• _Instructions to follow_
Any image found in the entries is to be skipped; the rest is returned word for word.

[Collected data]
----------------------------------------
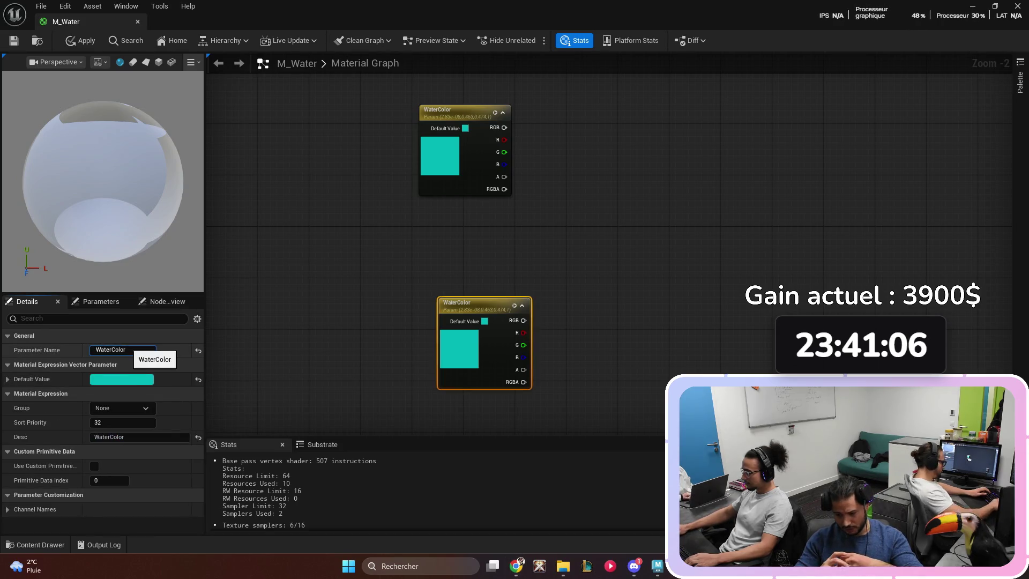
type("(Depth")
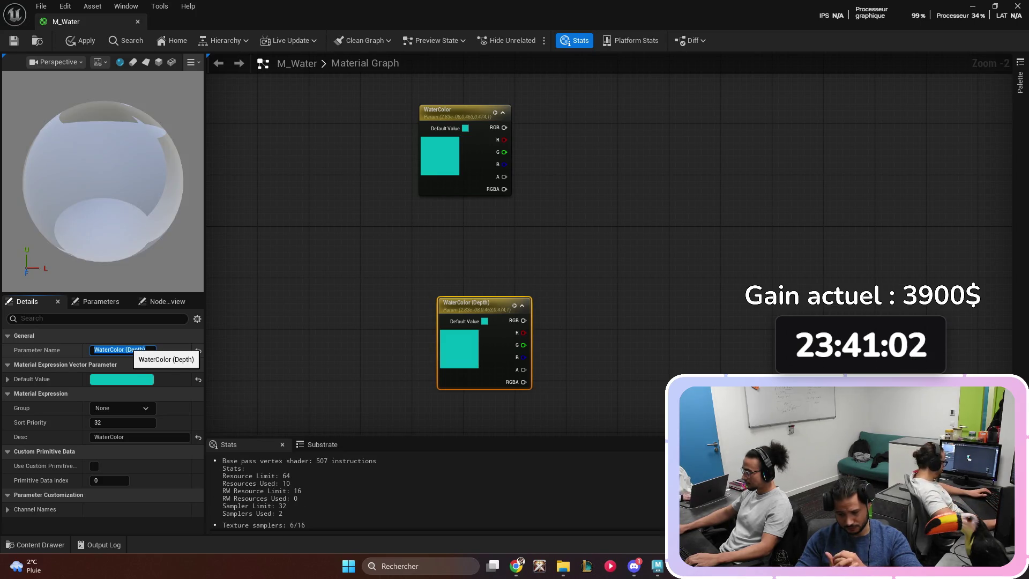
key("Return")
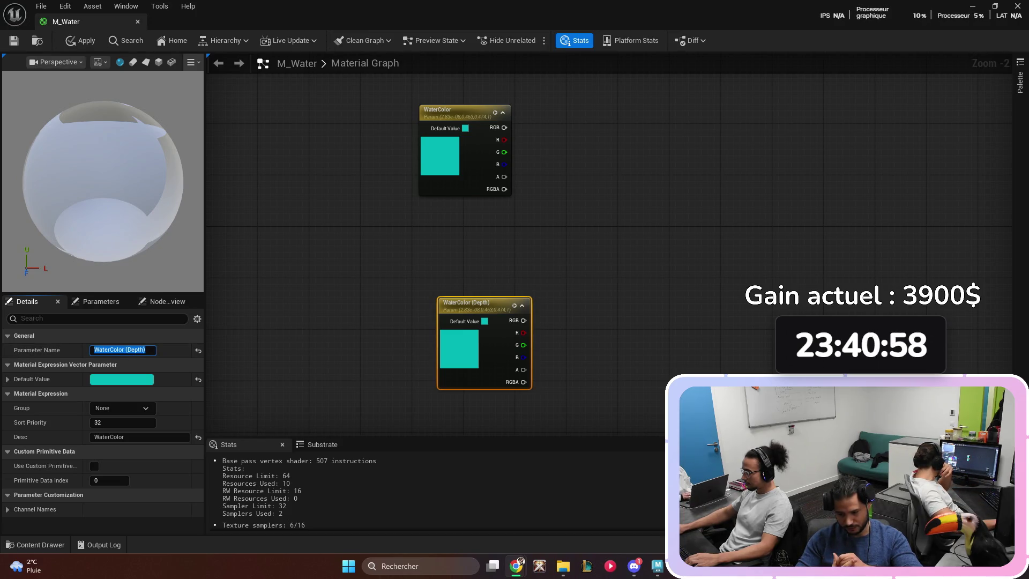
left_click(485, 320)
- Set WaterColor (Depth)'s default colour to a deep blue of roughly (0, 0.012, 0.375)
left_click_drag(465, 317, 486, 282)
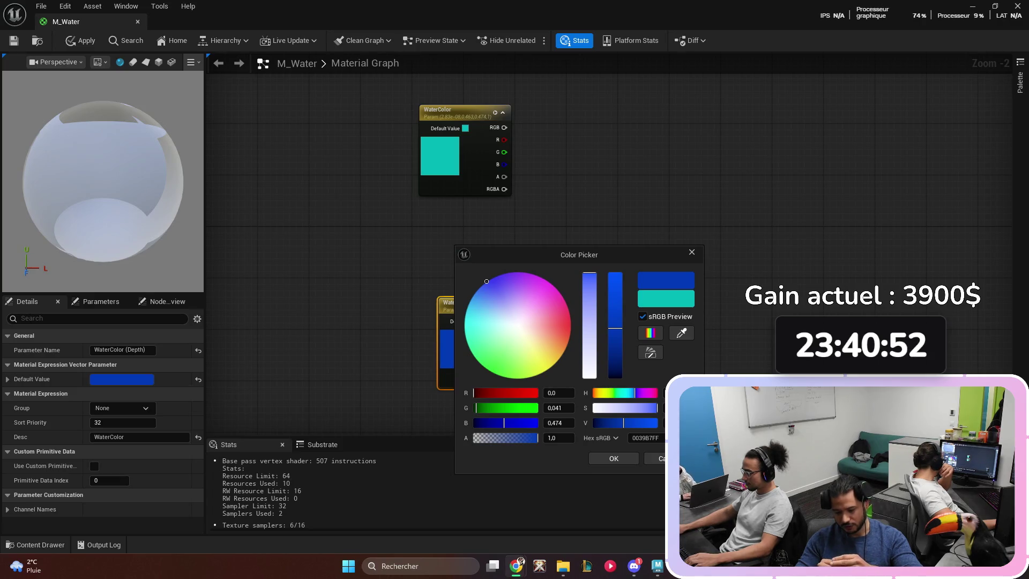
left_click(615, 348)
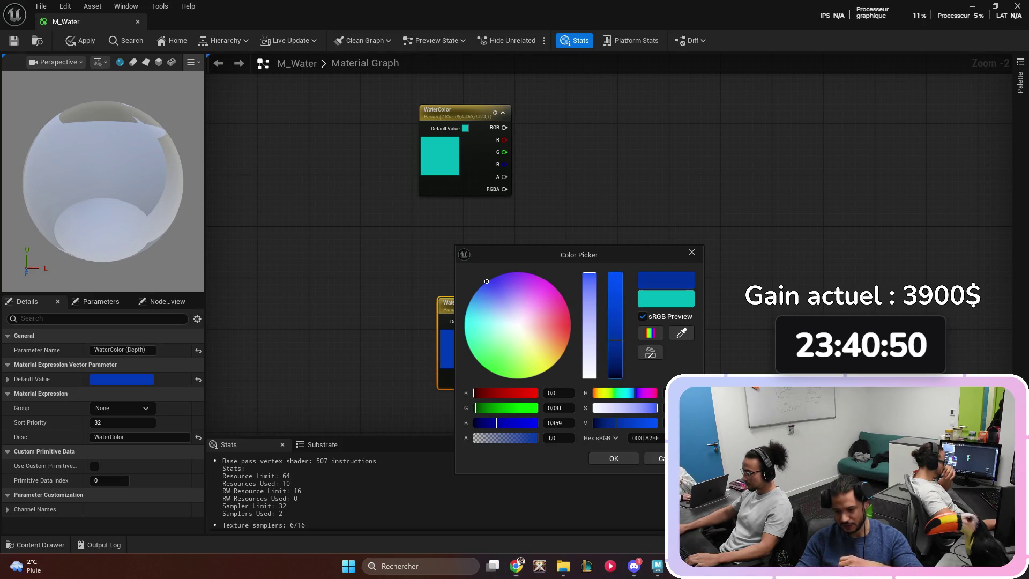
left_click_drag(486, 281, 483, 285)
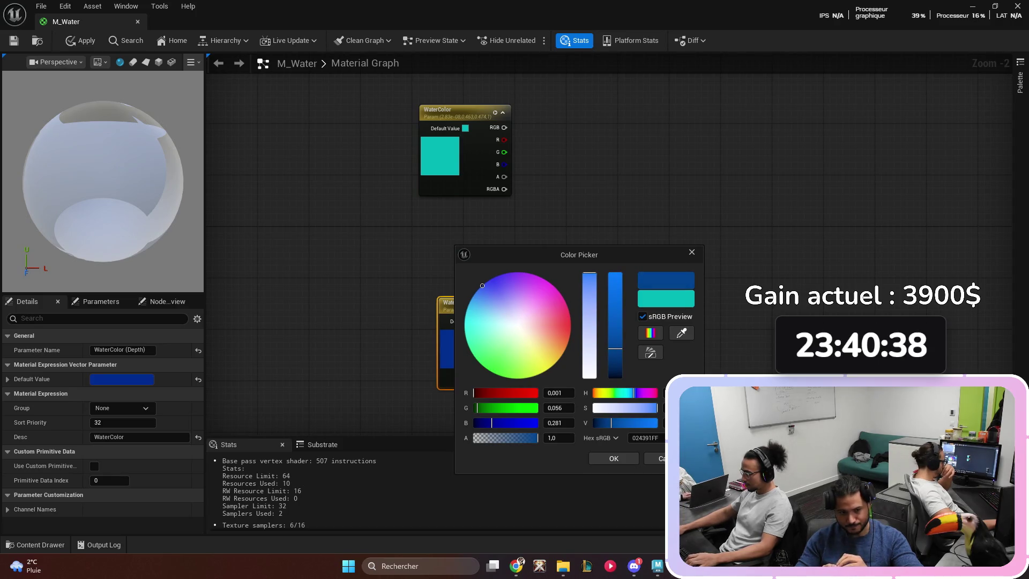
left_click_drag(482, 285, 479, 288)
left_click_drag(615, 348, 615, 338)
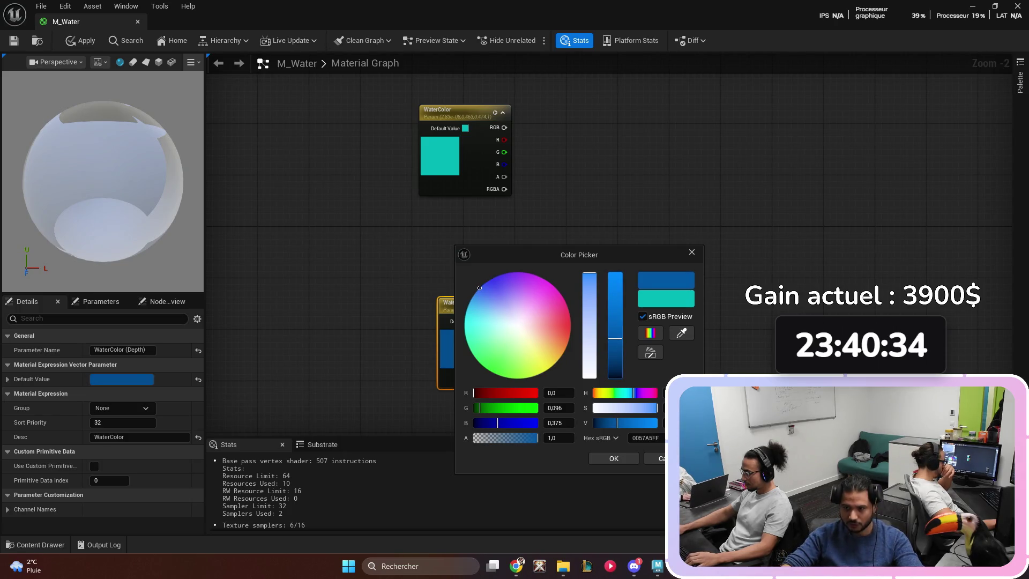
mouse_move(479, 287)
left_mouse_down()
mouse_move(469, 303)
mouse_move(490, 280)
left_mouse_up()
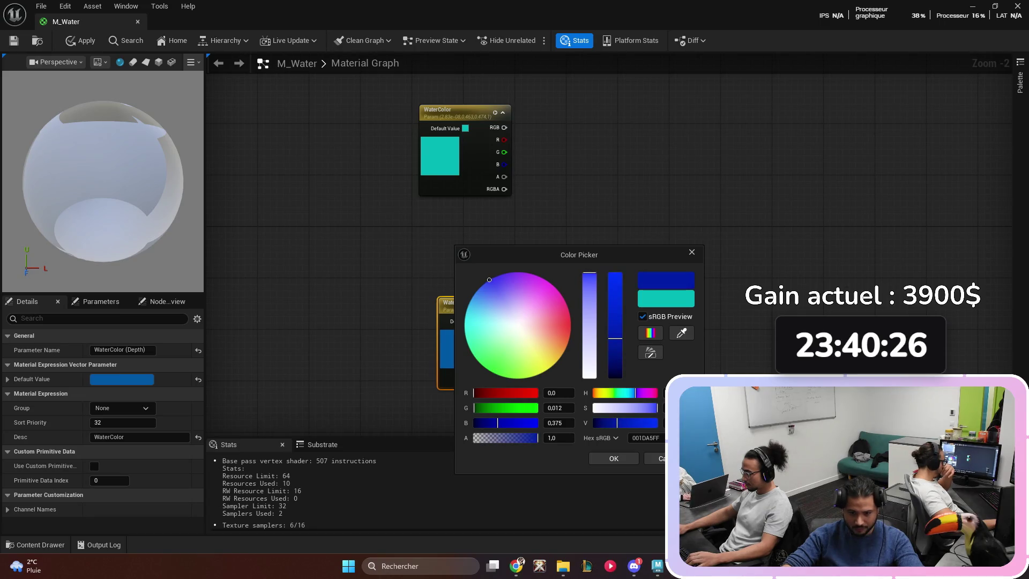
left_click(613, 458)
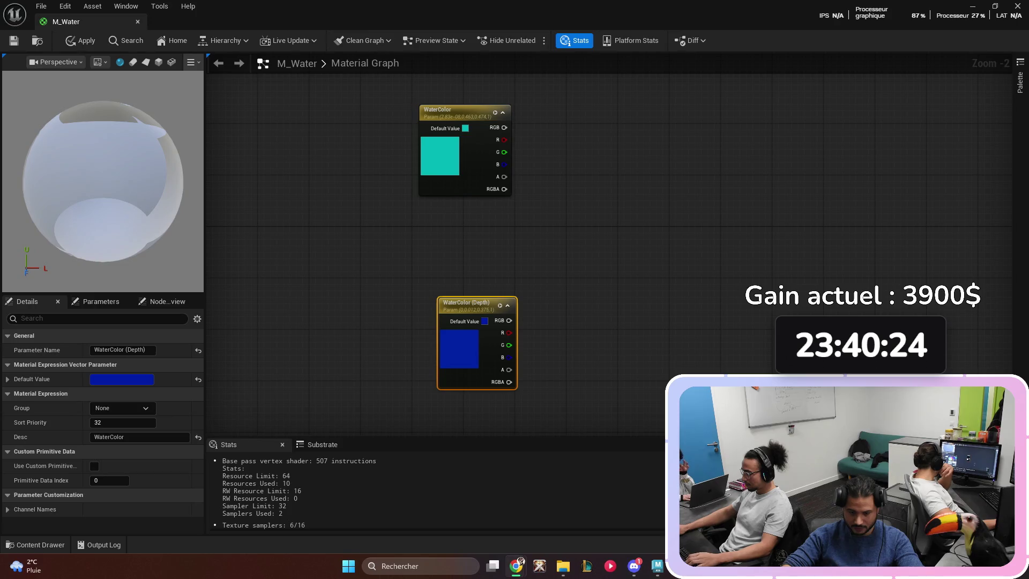
- Tuck WaterColor (Depth) closer beneath WaterColor
mouse_move(534, 262)
left_mouse_down()
mouse_move(487, 245)
mouse_move(479, 253)
left_mouse_up()
left_click_drag(413, 293, 394, 229)
left_click(536, 268)
scroll(519, 303, "down", 1)
left_click_drag(495, 304, 583, 299)
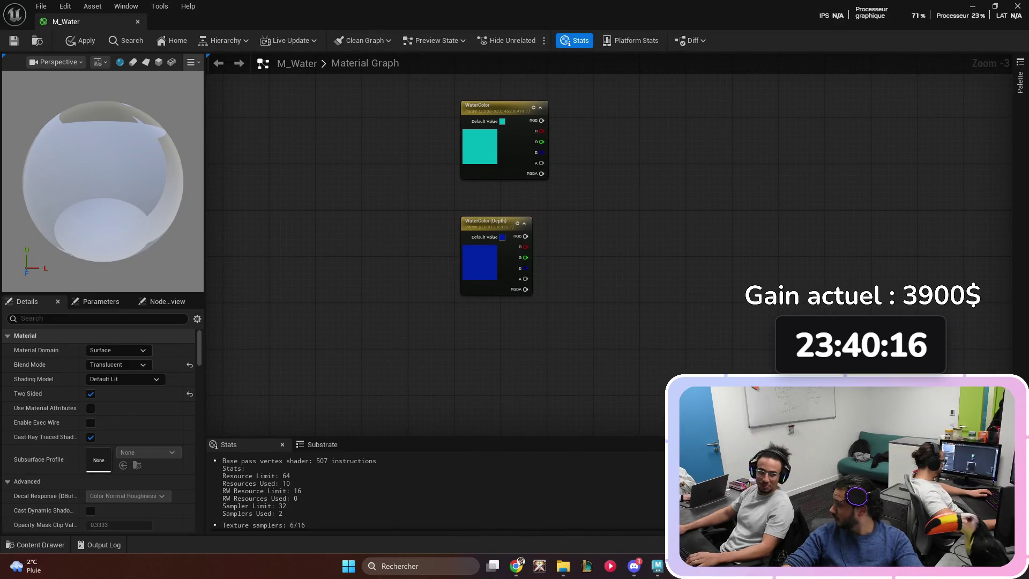
left_click_drag(437, 308, 449, 247)
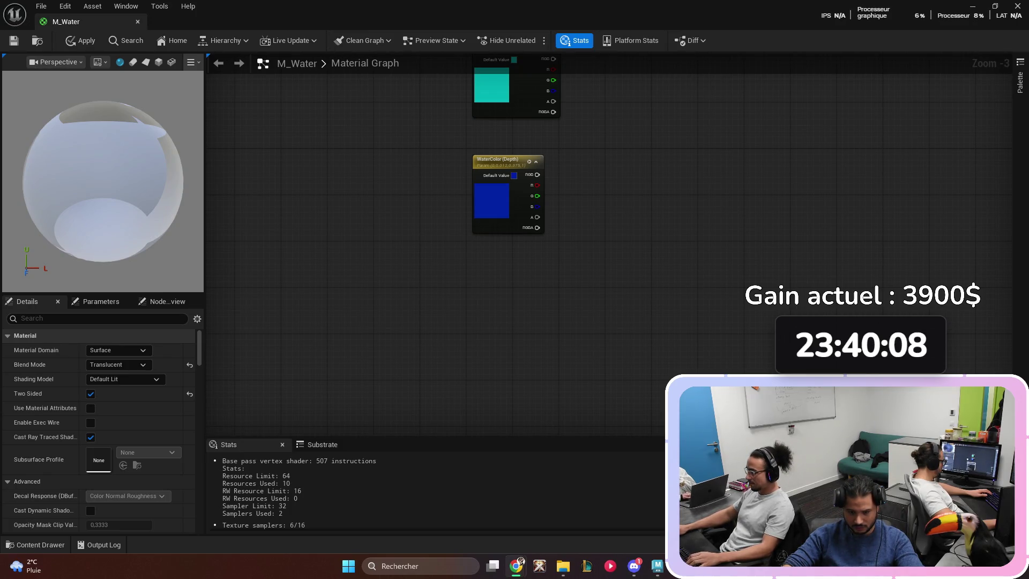
- Place a Depth Fade node in the graph
right_click(482, 333)
type("de")
key("Return")
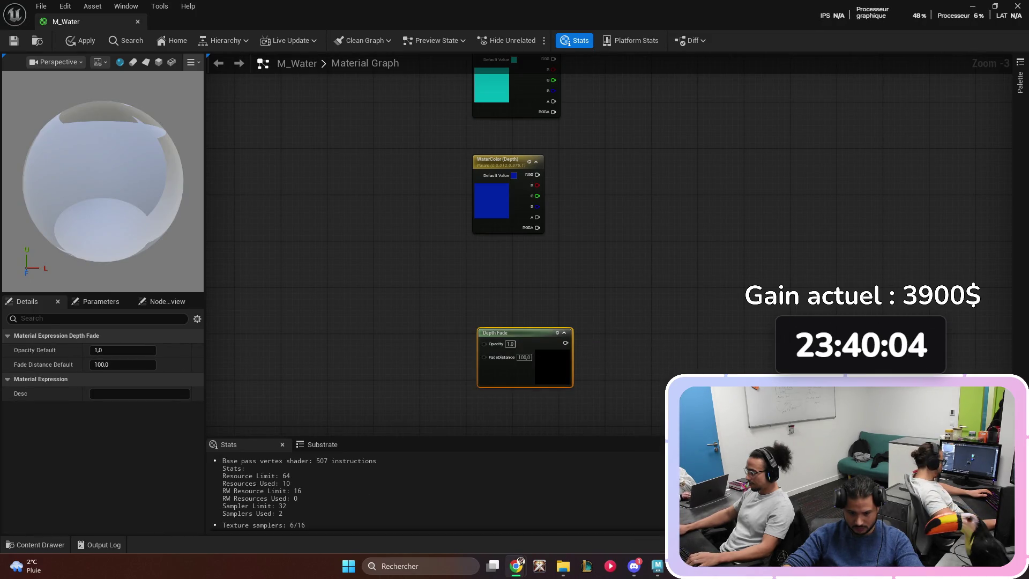
key("Escape")
mouse_move(439, 291)
left_mouse_down()
mouse_move(361, 300)
mouse_move(365, 310)
left_mouse_up()
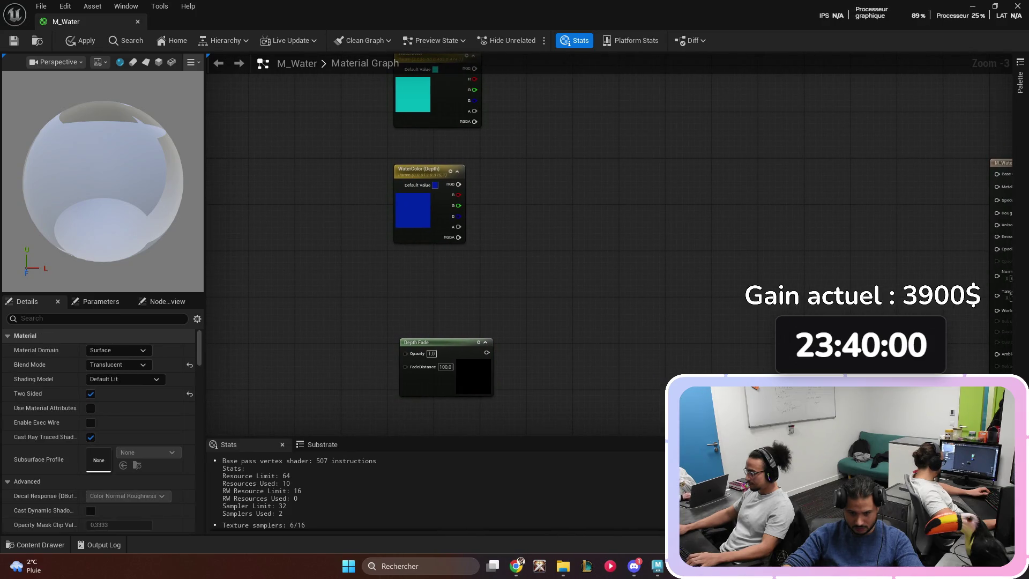
- Add a Fade Distance scalar parameter wired into Depth Fade's FadeDistance
left_click(244, 322)
type("ssss")
left_click_drag(351, 302, 366, 278)
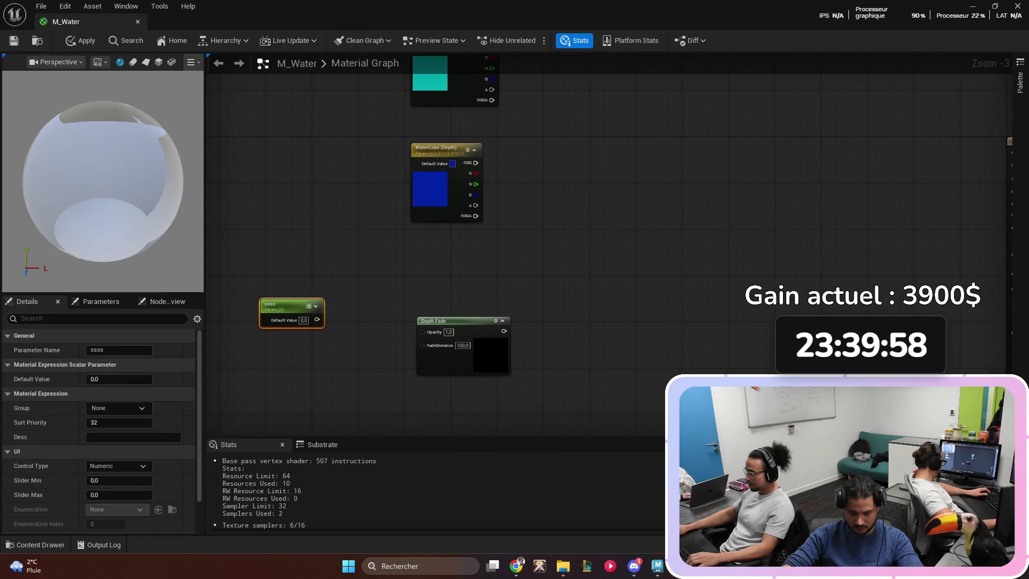
left_click(119, 349)
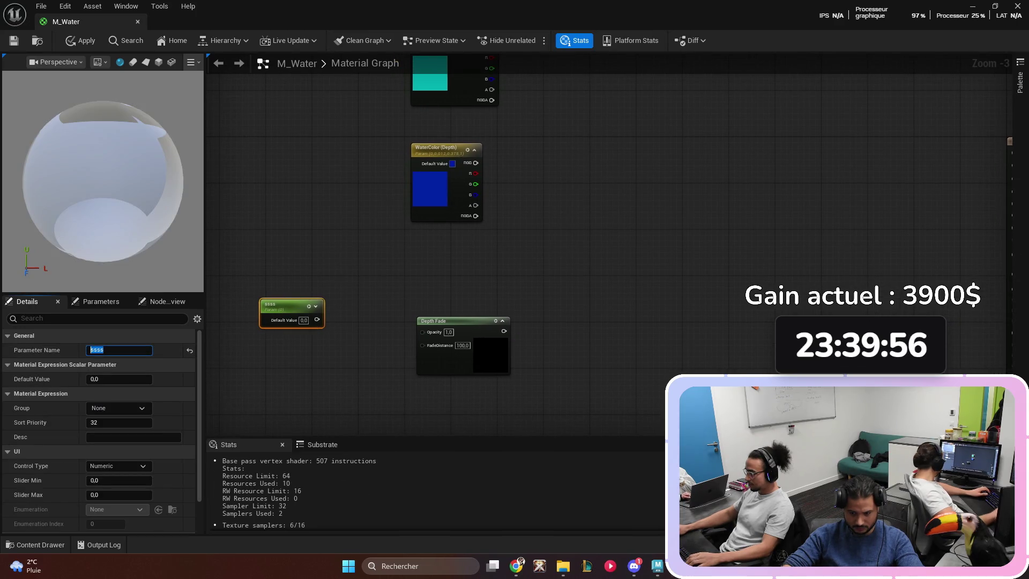
type("Para")
key("BackSpace")
key("BackSpace")
type("de ")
----------------------------------------
• _Your solution_
type("(Depth")
key("Return")
left_click(485, 320)
- Set WaterColor (Depth)'s default colour to a deep blue of roughly (0, 0.012, 0.375)
left_click_drag(465, 317, 486, 282)
left_click(615, 348)
left_click_drag(486, 281, 483, 285)
left_click_drag(482, 285, 479, 288)
left_click_drag(615, 348, 615, 338)
mouse_move(479, 287)
left_mouse_down()
mouse_move(469, 303)
mouse_move(490, 280)
left_mouse_up()
left_click(613, 458)
- Tuck WaterColor (Depth) closer beneath WaterColor
mouse_move(534, 262)
left_mouse_down()
mouse_move(487, 245)
mouse_move(479, 253)
left_mouse_up()
left_click_drag(413, 293, 394, 229)
left_click(536, 268)
scroll(519, 303, "down", 1)
left_click_drag(495, 304, 583, 299)
left_click_drag(437, 308, 449, 247)
- Place a Depth Fade node in the graph
right_click(482, 333)
type("de")
key("Return")
key("Escape")
mouse_move(439, 291)
left_mouse_down()
mouse_move(361, 300)
mouse_move(365, 310)
left_mouse_up()
- Add a Fade Distance scalar parameter wired into Depth Fade's FadeDistance
left_click(244, 322)
type("ssss")
left_click_drag(351, 302, 366, 278)
left_click(119, 349)
type("Para")
key("BackSpace")
key("BackSpace")
type("de ")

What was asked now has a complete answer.